Many people have experienced this in daily office work: the network is stable, and the equipment is fine, but during online meetings or phone calls, the other party can't hear what you're saying.
Through our long-term experience serving enterprise clients, we've found that the real culprit disrupting call quality is often not the network, but background noise.
I. Background Noise Is Always "Interfering with Your Voice"
In office or home office environments, noise is almost unavoidable.
Keyboard sounds, air conditioner noise, colleagues talking, door opening and closing sounds-all are picked up by the microphone.
If the headset simply picks up sound without processing it for the call context, the other party won't hear your voice, but rather a jumble of mixed noise.
Many users mistakenly believe they're not speaking clearly enough, but in reality, the problem lies in the interference at the source of the sound.
II. Why Does Noise Make Calls "Unintelligible," Rather Than Just Louder?
From an acoustic perspective, human voice is mainly concentrated within a fixed frequency range, and common office noise happens to be in a similar frequency range.
This means:
Noise isn't just in the background; it directly overwhelms and crowds out the voice information.

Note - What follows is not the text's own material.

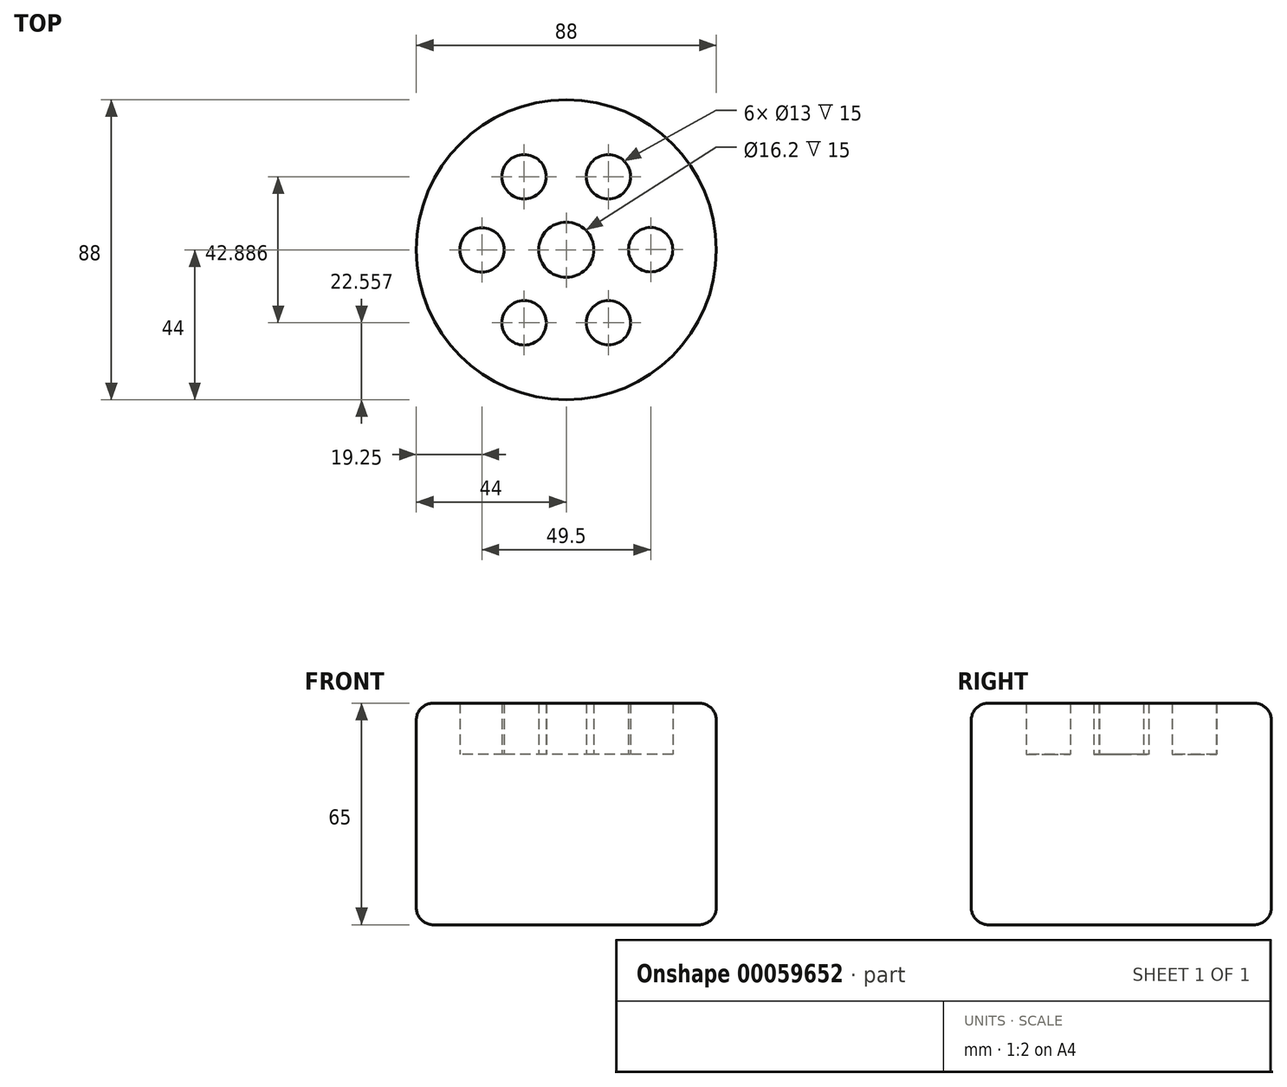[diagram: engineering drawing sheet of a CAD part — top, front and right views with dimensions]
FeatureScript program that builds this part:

When there's too much background noise, even with a loud enough volume, the effective information will be masked, and the other party naturally won't be able to hear what you're trying to say.
III. Even the best network can't save "contaminated voices."
Many people attribute call problems to the network or conferencing software, but this is a common misconception.
The first step in call quality is sound capture.
If the microphone has already recorded a lot of noise along with the voice during the capture stage, then subsequent transmission and compression are simply delivering this noise "as is."
Simply put: Once the sound is contaminated at the source, there's almost no room for correction.
IV. Why are problems more pronounced in office and remote calling scenarios?
In actual use, call problems are most likely to occur in the following scenarios:
Open-plan offices
Working remotely from home
Frequency phone calls or video conferencing
Call centers, customer service teams
These environments have one thing in common: High noise levels, high call frequency, and high requirements for clarity.
When background noise persists for a long time, it not only affects communication efficiency but also increases listener fatigue. Often, the other party isn't completely unable to hear, but rather is simply "tired of listening."
V. The Fundamental Difference Between Regular Headsets and ENC/AI Noise-Canceling Call Headsets
Regular consumer headsets are primarily designed for music or entertainment;
Professional call headsets, however, are designed from the outset around a core problem: how to isolate the human voice in a noisy environment.
This is precisely the significance of ENC (Environmental Noise Cancellation) or AI noise-canceling microphones.
They identify and reduce background noise through microphone pickup direction control and algorithmic processing, making the sound received by the other party closer to a real, clean human voice.
VI. From a Manufacturer's Perspective, Call Clarity Isn't About "Stacking Specifications"
As a manufacturer that has long provided UC headsets to enterprise clients, we focus more on real-world usage environments than on paper specifications.
For example: What office noises most easily interfere with human voices? How does the microphone pick up sound at different angles? Is the sound stable and consistent during a call? Call clarity is not determined by a single function, but is the result of the combined effects of acoustic structure, algorithms, and overall device tuning.
In conclusion:
Background noise is never a minor issue; it directly impacts the efficiency and professionalism of communication.
When calls have become an integral part of work, clear and stable sound is not just an improvement in experience, but a guarantee of work efficiency.
If you're used to repeatedly confirming and repeating yourself, perhaps what you really need to optimize isn't the network, but the sound quality of the call itself.